However, there are frequently a stack of forwards and replies in the same mail item. Rather than add the list at the very bottom of all those, I would prefer to put the cursor where I want the list to appear (e.g., just below the message at the top of the stack), and then run the macro. A suggestion to do that would be most welcome.

Also, the macro currently rewrites the whole message just to append the list at the bottom -- that seems clunky. Even without the enhancement above, surely it could just append to the bottom. Or, with the enhancement, insert at the cursor position.

Thanks for reading.

Cross-posted at https://www.excelforum.com/outlook-programming-vba-macros/1179396-list-attachments.html


----------



## Norie (Mar 29, 2017)

I saw your post on the other forum, reread it a couple of times too, and to be honest I'm not sure what you are asking.

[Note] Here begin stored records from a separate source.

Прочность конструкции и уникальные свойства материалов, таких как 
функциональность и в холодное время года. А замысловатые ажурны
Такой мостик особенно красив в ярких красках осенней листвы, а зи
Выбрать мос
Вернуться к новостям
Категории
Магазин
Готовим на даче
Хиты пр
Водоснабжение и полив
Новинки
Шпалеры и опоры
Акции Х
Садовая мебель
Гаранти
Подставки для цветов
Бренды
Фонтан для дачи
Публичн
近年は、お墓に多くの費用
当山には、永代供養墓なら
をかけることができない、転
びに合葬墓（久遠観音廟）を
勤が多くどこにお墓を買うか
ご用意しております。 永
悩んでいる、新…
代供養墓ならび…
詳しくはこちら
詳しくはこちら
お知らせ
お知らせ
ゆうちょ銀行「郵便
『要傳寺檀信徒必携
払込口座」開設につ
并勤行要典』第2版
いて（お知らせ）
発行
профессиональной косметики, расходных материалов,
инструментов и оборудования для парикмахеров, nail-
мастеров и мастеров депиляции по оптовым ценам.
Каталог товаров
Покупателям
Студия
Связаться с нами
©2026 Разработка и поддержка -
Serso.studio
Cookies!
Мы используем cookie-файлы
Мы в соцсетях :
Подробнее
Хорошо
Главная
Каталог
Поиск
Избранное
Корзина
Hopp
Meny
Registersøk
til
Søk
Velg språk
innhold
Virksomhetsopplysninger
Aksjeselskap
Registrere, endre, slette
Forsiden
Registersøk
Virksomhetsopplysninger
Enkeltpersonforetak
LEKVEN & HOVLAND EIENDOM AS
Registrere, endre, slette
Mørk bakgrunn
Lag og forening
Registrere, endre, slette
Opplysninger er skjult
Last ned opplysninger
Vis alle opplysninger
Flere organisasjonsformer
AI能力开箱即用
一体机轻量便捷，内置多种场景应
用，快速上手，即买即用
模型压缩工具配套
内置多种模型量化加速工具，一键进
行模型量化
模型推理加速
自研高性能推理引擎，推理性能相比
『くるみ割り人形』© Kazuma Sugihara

Do you want to split up the list of attachment so each separate part, eg forwards, replies etc, has its own list?


----------



## shg (Mar 29, 2017)

Dang, sorry to have been unclear.

When I push the button now, it lists the email's attachments at the bottom of the email, like this:

Attachments:
1. SomeExcelFile.xls
2. SomeBigProposal.pdf
3. SomeOtherAttachment.ext
4. ...

What I would prefer is that it puts the list at the cursor position, which I would typically position at the end of the top message in the stack.


----------



## shg (Mar 29, 2017)

The HTML doesn't render properly in the first post; it does at the cross-post.


----------



## Norie (Mar 29, 2017)

I'm no expert with Outlook VBA either, can use it to send emails, create appointments etc, but I had a quick look at this. 

The only things I could find regarding the cursor referenced using Word as the email editor or using SendKeys, not sure if either would be appropriate.

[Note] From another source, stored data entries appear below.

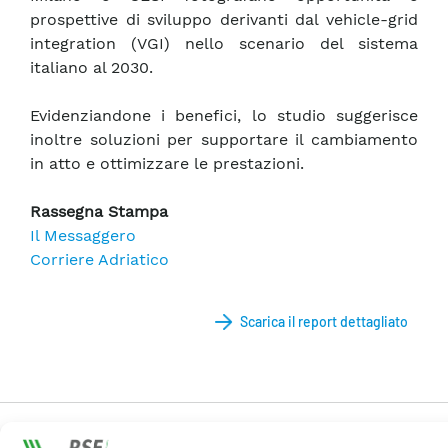
prospettive di sviluppo derivanti dal vehicle-grid
integration (VGI) nello scenario del sistema
italiano al 2030.
Evidenziandone i benefici, lo studio suggerisce
inoltre soluzioni per supportare il cambiamento
in atto e ottimizzare le prestazioni.
Rassegna Stampa
Il Messaggero
Corriere Adriatico
Scarica il report dettagliato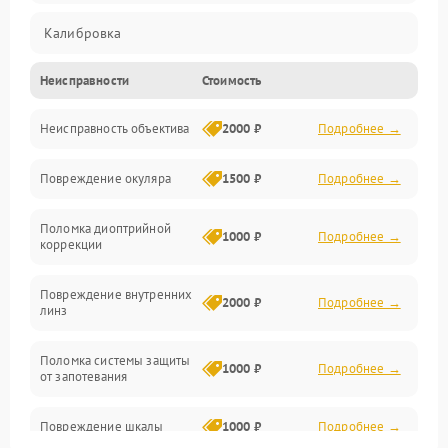
Калибровка
Неисправности
Стоимость
Механика
Неисправность объектива
2000 ₽
Подробнее →
Электропитание
Повреждение окуляра
1500 ₽
Подробнее →
Электроника
Поломка диоптрийной
Аксессуары
1000 ₽
Подробнее →
коррекции
Повреждение внутренних
2000 ₽
Подробнее →
линз
Поломка системы защиты
1000 ₽
Подробнее →
от запотевания
Повреждение шкалы
1000 ₽
Подробнее →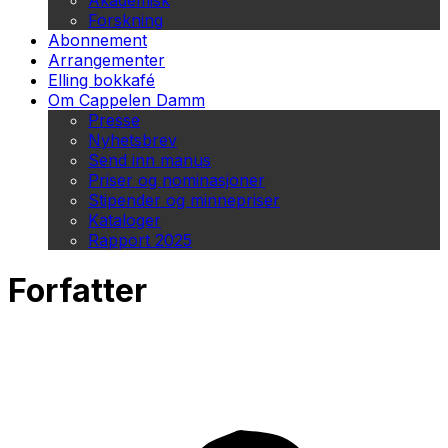
Akademisk
Forskning
Abonnement
Arrangementer
Elling bokkafé
Om Cappelen Damm
Presse
Nyhetsbrev
Send inn manus
Priser og nominasjoner
Stipender og minnepriser
Kataloger
Rapport 2025
Forfatter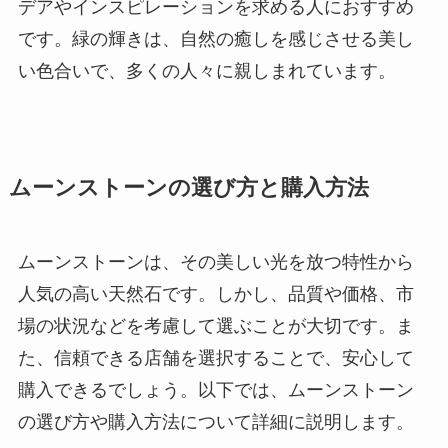
デアやインスピレーションを求める人におすすめ
です。緑の輝きは、自然の癒しを感じさせる美し
い色合いで、多くの人々に親しまれています。
ムーンストーンの選び方と購入方法
ムーンストーンは、その美しい光を放つ特性から
人気の高い天然石です。しかし、品質や価格、市
場の状況などを考慮して選ぶことが大切です。ま
た、信頼できる店舗を選択することで、安心して
購入できるでしょう。以下では、ムーンストーン
の選び方や購入方法について詳細に説明します。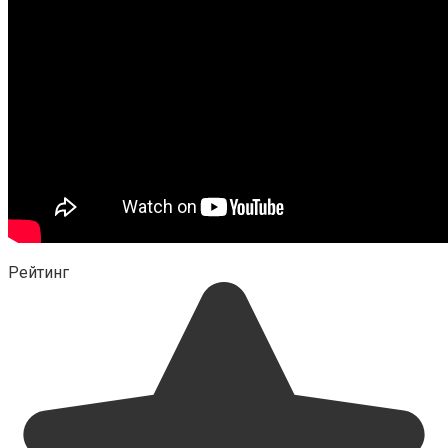
Рейтинг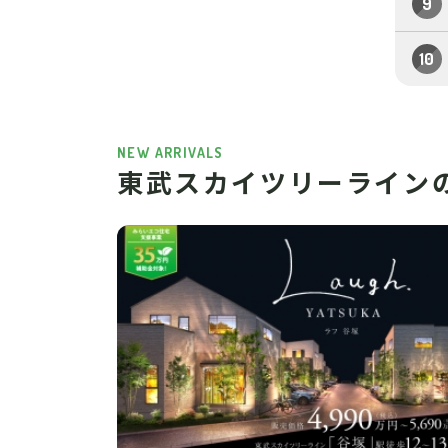
NEW ARRIVALS
東武スカイツリーライン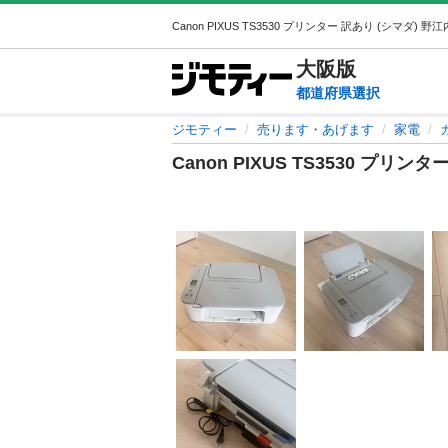
大阪
版
都道府県選択
ジモティー
売ります・あげます
家電
Canon PIXUS TS3530 プリン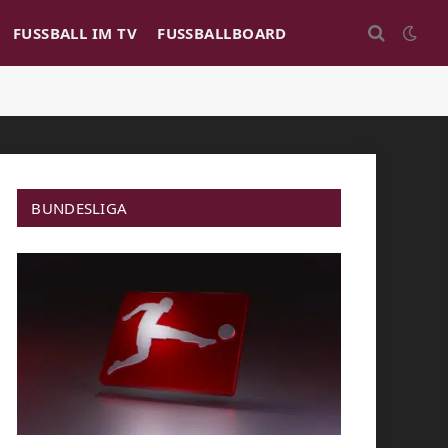
FUSSBALL IM TV
FUSSBALLBOARD
BUNDESLIGA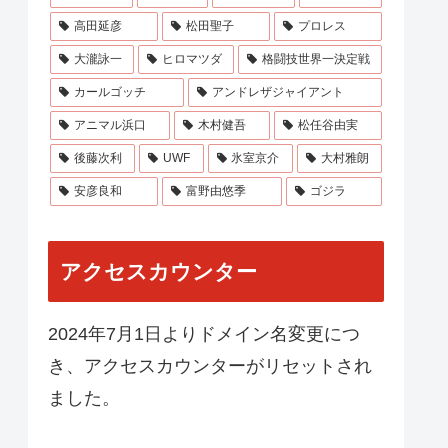
高田延彦
松田聖子
プロレス
大瀧詠一
ヒロマツダ
格闘技世界一決定戦
カールゴッチ
アンドレザジャイアント
アニマル浜口
木村健吾
松任谷由実
後藤次利
UWF
氷室京介
大村雅朗
安彦良和
富野由悠季
ゴジラ
アクセスカウンター
2024年7月1日よりドメイン名変更につ
き、アクセスカウンターがリセットされ
ました。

I also looked into splitting the HTMLBody hoping it would be possible to separate out the 'parts' and then 'stitch' them back together, including the attachment list.

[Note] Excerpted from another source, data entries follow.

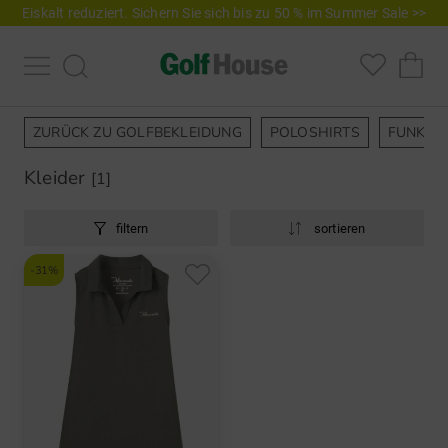
Eiskalt reduziert. Sichern Sie sich bis zu 50 % im Summer Sale >>
ZURÜCK ZU GOLFBEKLEIDUNG
POLOSHIRTS
FUNKTI
Kleider
[1]
filtern
sortieren
-31%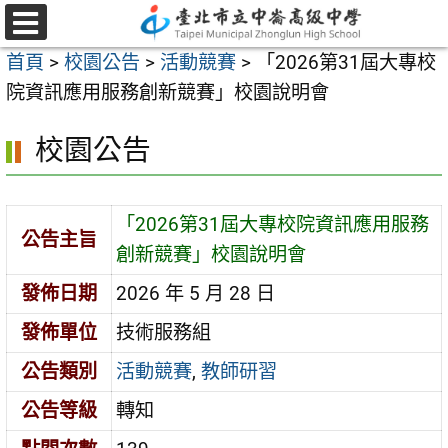
跳
至
選
首頁
>
校園公告
>
活動競賽
>
「2026第31屆大專校
單
主
院資訊應用服務創新競賽」校園說明會
要
內
校園公告
容
區
「2026第31屆大專校院資訊應用服務
公告主旨
創新競賽」校園說明會
發佈日期
2026 年 5 月 28 日
發佈單位
技術服務組
公告類別
活動競賽
,
教師研習
公告等級
轉知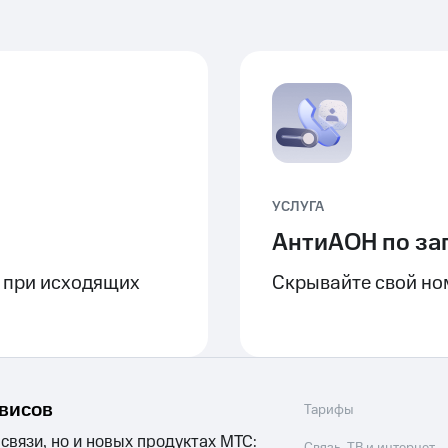
УСЛУГА
АнтиАОН по за
 при исходящих
Скрывайте свой ном
рвисов
Тарифы
 связи, но и новых продуктах МТС: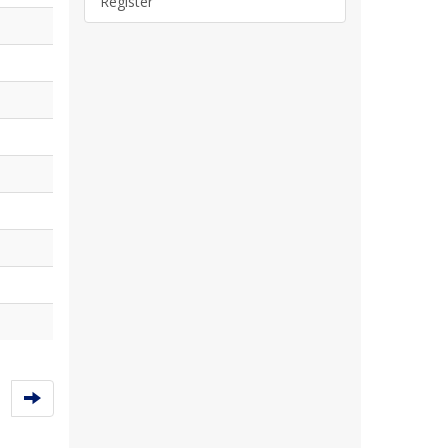
Register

Unfortunately, as far as I could see anyway, it consists of one big block of HTML code with no discernible delimiters.

There's probably stuff out there but like I said I only took a quick look.


----------



## shg (Mar 29, 2017)

Thanks for looking, Norie.

To edit a message from the UI, you need to press the "Edit Message" action button; the code doesn't need to do that to edit the message, so there may not be anything equivalent in the object model to enable that, short of using SendKeys as  you describe -- but I really don't want to do that.

Anyway, thank you again.


----------



## shg (Mar 31, 2017)

I found https://msdn.microsoft.com/en-us/library/dd492012(v=office.12).aspx, which is obsolete but interesting reading. In particular,



> The Outlook object model itself provides no direct way to determine the position of the cursor in an item body. However, since the editor for every item body (except on “sticky notes” and distribution lists) is a special version of Microsoft Word, you can use Word techniques not only to add text at the insertion point, but also to add formatted text anywhere in the item, or even to add a picture.



That jibes with your comment about using Word.

I think I'll just live with my macro as is.


----------



## Norie (Mar 31, 2017)

shg

Just had a thought, it's possible to change the way original messages appear in a reply.

For example you can have the reply appear indented with a line between it and the original message.

Perhaps some scope there for breaking things up.

Just an idea though.


----------



## shg (Mar 31, 2017)

I'm good, Norie, thanks.


----------